There is another aspect of these native file formats that is often overlooked. Since they are intended to serve as a snapshot of the work being done with that product, the files generally contain much more than the final appearance of the document. For example, Adobe Illustrator files can contain sets of patterns and color swatches that the user has defined to use with this particular file. They are saved and restored to/from the native .ai files. So these native files may be larger than really needed for communication purposes.
And native file formats are not very good to use as archive files unless they are “turned over” every few years, updating the files to the new revised formats. I wrote about archiving and file formats earlier.
So are OOXML, ODF and CDF native file formats or communication formats? Hard compromises have to be made for a format to be both and, so far, I cannot think of a single example where this has been done truly successfully. PDF is not a native file format and has been designed and managed as a communications format (only).
One more aspect of communications formats is the toughest one to avoid, that of special versions or “profiles” of the format. Usually the formats are designed to be more ambitious than what can be easily handled by limited-function devices. So there is great pressure to define a subset of the original format that is limited in some ways to be supported by limited devices. This then fractures the standard and we get into the situation analogous to red and blue phones where red can call anyone but blue can only call blue. (Subset files can be read by anyone but full format files cannot be read by limited devices.) Not good!

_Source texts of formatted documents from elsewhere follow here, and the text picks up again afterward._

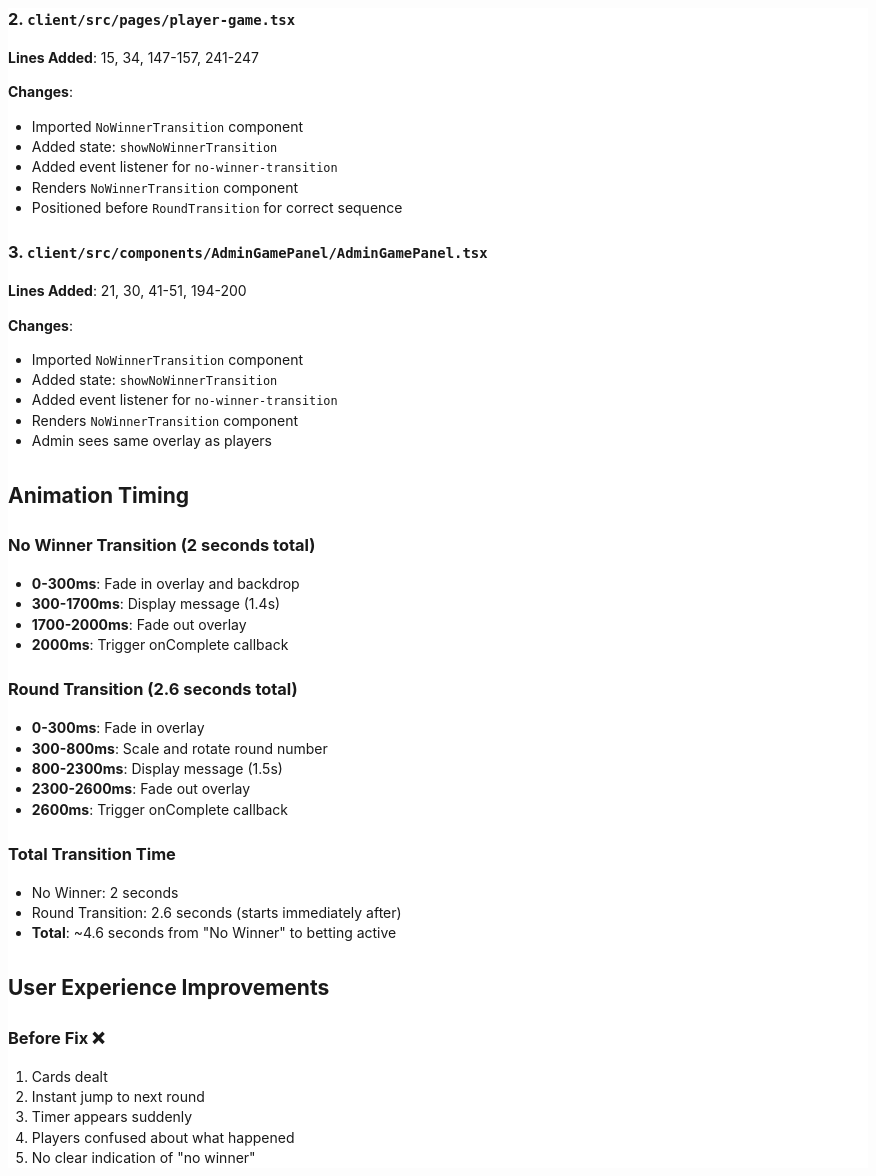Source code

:### 2. `client/src/pages/player-game.tsx`
**Lines Added**: 15, 34, 147-157, 241-247

**Changes**:
- Imported `NoWinnerTransition` component
- Added state: `showNoWinnerTransition`
- Added event listener for `no-winner-transition`
- Renders `NoWinnerTransition` component
- Positioned before `RoundTransition` for correct sequence

### 3. `client/src/components/AdminGamePanel/AdminGamePanel.tsx`
**Lines Added**: 21, 30, 41-51, 194-200

**Changes**:
- Imported `NoWinnerTransition` component
- Added state: `showNoWinnerTransition`
- Added event listener for `no-winner-transition`
- Renders `NoWinnerTransition` component
- Admin sees same overlay as players

## Animation Timing

### No Winner Transition (2 seconds total)
- **0-300ms**: Fade in overlay and backdrop
- **300-1700ms**: Display message (1.4s)
- **1700-2000ms**: Fade out overlay
- **2000ms**: Trigger onComplete callback

### Round Transition (2.6 seconds total)
- **0-300ms**: Fade in overlay
- **300-800ms**: Scale and rotate round number
- **800-2300ms**: Display message (1.5s)
- **2300-2600ms**: Fade out overlay
- **2600ms**: Trigger onComplete callback

### Total Transition Time
- No Winner: 2 seconds
- Round Transition: 2.6 seconds (starts immediately after)
- **Total**: ~4.6 seconds from "No Winner" to betting active

## User Experience Improvements

### Before Fix ❌
1. Cards dealt
2. Instant jump to next round
3. Timer appears suddenly
4. Players confused about what happened
5. No clear indication of "no winner"
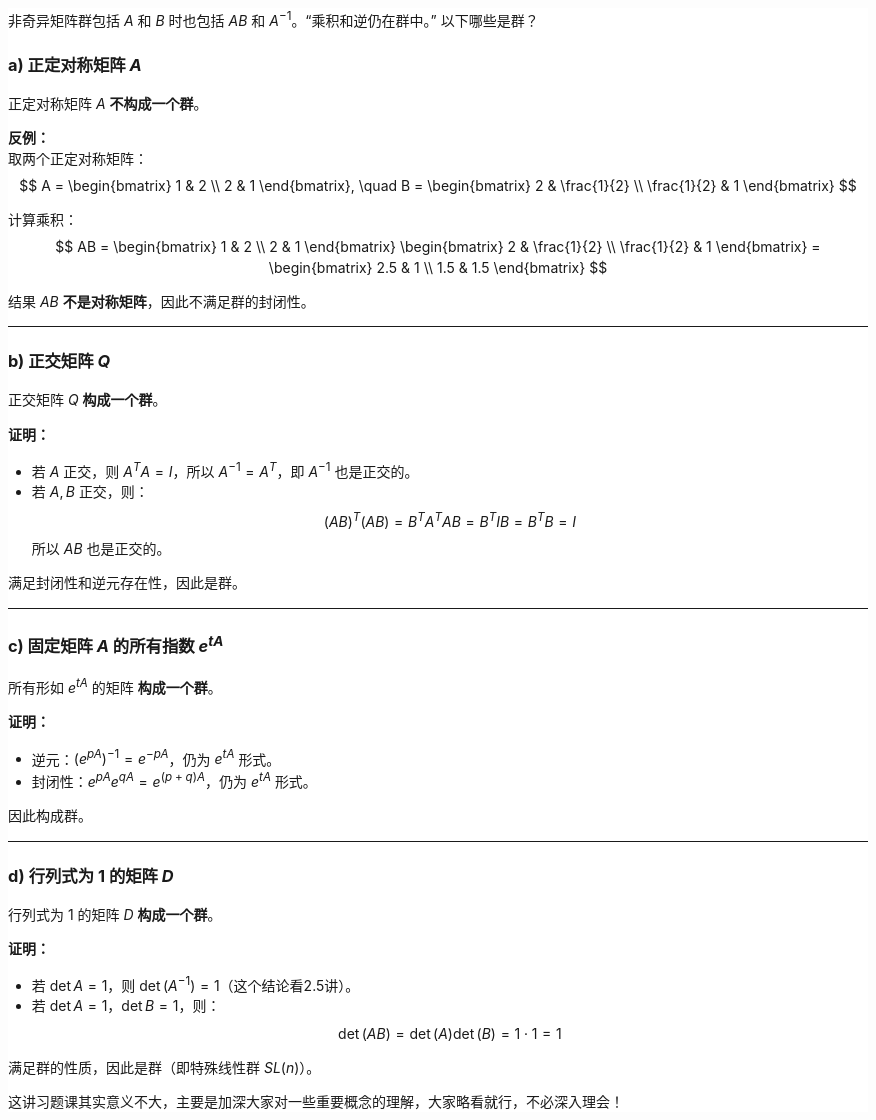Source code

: 非奇异矩阵群包括 $A$ 和 $B$ 时也包括 $AB$ 和 $A^{-1}$。“乘积和逆仍在群中。” 以下哪些是群？

### a) 正定对称矩阵 $A$

正定对称矩阵 $A$ **不构成一个群**。

**反例：**  
取两个正定对称矩阵：
$$
A = \begin{bmatrix} 1 & 2 \\ 2 & 1 \end{bmatrix}, \quad
B = \begin{bmatrix} 2 & \frac{1}{2} \\ \frac{1}{2} & 1 \end{bmatrix}
$$

计算乘积：
$$
AB = \begin{bmatrix} 1 & 2 \\ 2 & 1 \end{bmatrix}
\begin{bmatrix} 2 & \frac{1}{2} \\ \frac{1}{2} & 1 \end{bmatrix} =
\begin{bmatrix} 2.5 & 1 \\ 1.5 & 1.5 \end{bmatrix}
$$

结果 $AB$ **不是对称矩阵**，因此不满足群的封闭性。

---

### b) 正交矩阵 $Q$

正交矩阵 $Q$ **构成一个群**。

**证明：**  
- 若 $A$ 正交，则 $A^T A = I$，所以 $A^{-1} = A^T$，即 $A^{-1}$ 也是正交的。
- 若 $A, B$ 正交，则：
  $$
  (AB)^T (AB) = B^T A^T A B = B^T I B = B^T B = I
  $$
  所以 $AB$ 也是正交的。

满足封闭性和逆元存在性，因此是群。

---

### c) 固定矩阵 $A$ 的所有指数 $e^{tA}$

所有形如 $e^{tA}$ 的矩阵 **构成一个群**。

**证明：**  
- 逆元：$(e^{pA})^{-1} = e^{-pA}$，仍为 $e^{tA}$ 形式。
- 封闭性：$e^{pA} e^{qA} = e^{(p+q)A}$，仍为 $e^{tA}$ 形式。

因此构成群。

---

### d) 行列式为 1 的矩阵 $D$

行列式为 1 的矩阵 $D$ **构成一个群**。

**证明：**  
- 若 $\det A = 1$，则 $\det(A^{-1}) = 1$（这个结论看2.5讲）。
- 若 $\det A = 1$，$\det B = 1$，则：
  $$
  \det(AB) = \det(A) \det(B) = 1 \cdot 1 = 1
  $$

满足群的性质，因此是群（即特殊线性群 $SL(n)$）。

这讲习题课其实意义不大，主要是加深大家对一些重要概念的理解，大家略看就行，不必深入理会！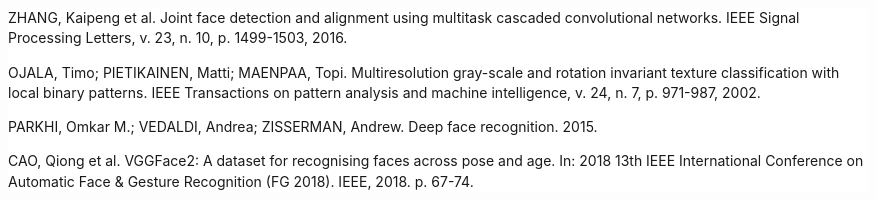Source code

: ZHANG, Kaipeng et al. Joint face detection and alignment using multitask cascaded
convolutional networks. IEEE Signal Processing Letters, v. 23, n. 10, p. 1499-1503,
2016.

OJALA, Timo; PIETIKAINEN, Matti; MAENPAA, Topi. Multiresolution gray-scale and
rotation invariant texture classification with local binary patterns. IEEE Transactions
on pattern analysis and machine intelligence, v. 24, n. 7, p. 971-987, 2002.


PARKHI, Omkar M.; VEDALDI, Andrea; ZISSERMAN, Andrew. Deep face
recognition. 2015.

CAO, Qiong et al. VGGFace2: A dataset for recognising faces across pose and age.
In: 2018 13th IEEE International Conference on Automatic Face & Gesture
Recognition (FG 2018). IEEE, 2018. p. 67-74.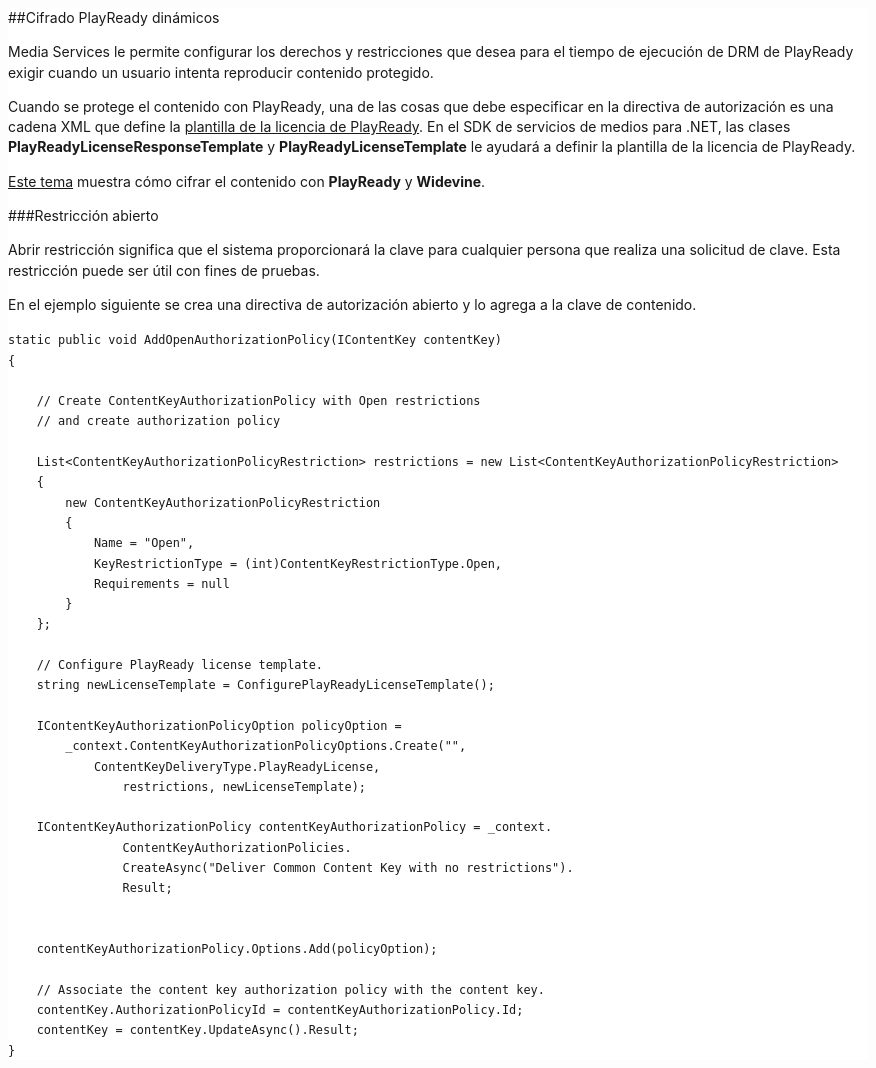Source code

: 
##<a name="playready-dynamic-encryption"></a>Cifrado PlayReady dinámicos 

Media Services le permite configurar los derechos y restricciones que desea para el tiempo de ejecución de DRM de PlayReady exigir cuando un usuario intenta reproducir contenido protegido. 

Cuando se protege el contenido con PlayReady, una de las cosas que debe especificar en la directiva de autorización es una cadena XML que define la [plantilla de la licencia de PlayReady](media-services-playready-license-template-overview.md). En el SDK de servicios de medios para .NET, las clases **PlayReadyLicenseResponseTemplate** y **PlayReadyLicenseTemplate** le ayudará a definir la plantilla de la licencia de PlayReady.

[Este tema](media-services-protect-with-drm.md) muestra cómo cifrar el contenido con **PlayReady** y **Widevine**.

###<a name="open-restriction"></a>Restricción abierto
    
Abrir restricción significa que el sistema proporcionará la clave para cualquier persona que realiza una solicitud de clave. Esta restricción puede ser útil con fines de pruebas.

En el ejemplo siguiente se crea una directiva de autorización abierto y lo agrega a la clave de contenido.

    static public void AddOpenAuthorizationPolicy(IContentKey contentKey)
    {
    
        // Create ContentKeyAuthorizationPolicy with Open restrictions 
        // and create authorization policy          
    
        List<ContentKeyAuthorizationPolicyRestriction> restrictions = new List<ContentKeyAuthorizationPolicyRestriction>
        {
            new ContentKeyAuthorizationPolicyRestriction 
            { 
                Name = "Open", 
                KeyRestrictionType = (int)ContentKeyRestrictionType.Open, 
                Requirements = null
            }
        };
    
        // Configure PlayReady license template.
        string newLicenseTemplate = ConfigurePlayReadyLicenseTemplate();
    
        IContentKeyAuthorizationPolicyOption policyOption =
            _context.ContentKeyAuthorizationPolicyOptions.Create("",
                ContentKeyDeliveryType.PlayReadyLicense,
                    restrictions, newLicenseTemplate);
    
        IContentKeyAuthorizationPolicy contentKeyAuthorizationPolicy = _context.
                    ContentKeyAuthorizationPolicies.
                    CreateAsync("Deliver Common Content Key with no restrictions").
                    Result;
    
    
        contentKeyAuthorizationPolicy.Options.Add(policyOption);
    
        // Associate the content key authorization policy with the content key.
        contentKey.AuthorizationPolicyId = contentKeyAuthorizationPolicy.Id;
        contentKey = contentKey.UpdateAsync().Result;
    }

You might have noticed that I mentioned CDF (Compound Document Formats) for the first time in any of these blogs. That is because of a recent announcement by the Open Document Foundation, Inc., previously a strong supporter of ODF, that it will now be helping to promote CDF. I will follow this blog with one about CDF.
Anyway, the bottom line for the PDF architect: PDF is about the only format that has been specifically designed to be a communications format and it shows.
Contact me at: jking@adobe.com

There are reasons other than use on limited devices for having profiles. For instance, PDF/A was designed to insure long-term viability of documents, by keeping them free of external dependencies and encryption. The concerns you mention are important, though.